[WHAT THE TASK ASKS] Since the copy must hold text only, transcribe the data below exactly and omit the images.

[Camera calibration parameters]
● ● ● ● ● ● ●
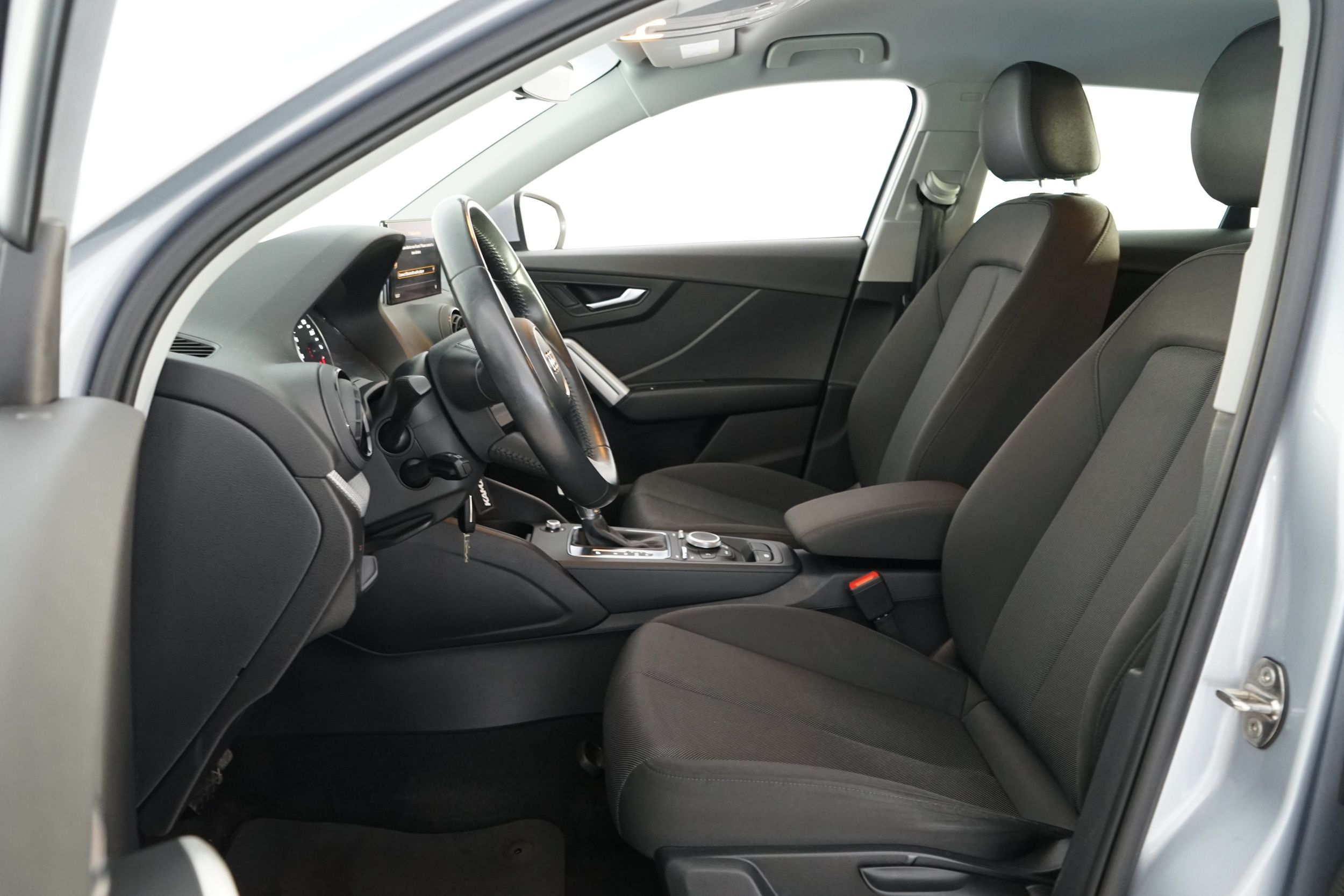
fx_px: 1045
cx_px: 672
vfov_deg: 46.4
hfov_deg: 65.5
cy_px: 448
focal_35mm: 28
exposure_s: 1/10
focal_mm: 28
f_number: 6.3
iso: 2000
● ● ● ● ● ● ●
[TASK RESPONSE]
fx_px: 1045
cx_px: 672
vfov_deg: 46.4
hfov_deg: 65.5
cy_px: 448
focal_35mm: 28
exposure_s: 1/10
focal_mm: 28
f_number: 6.3
iso: 2000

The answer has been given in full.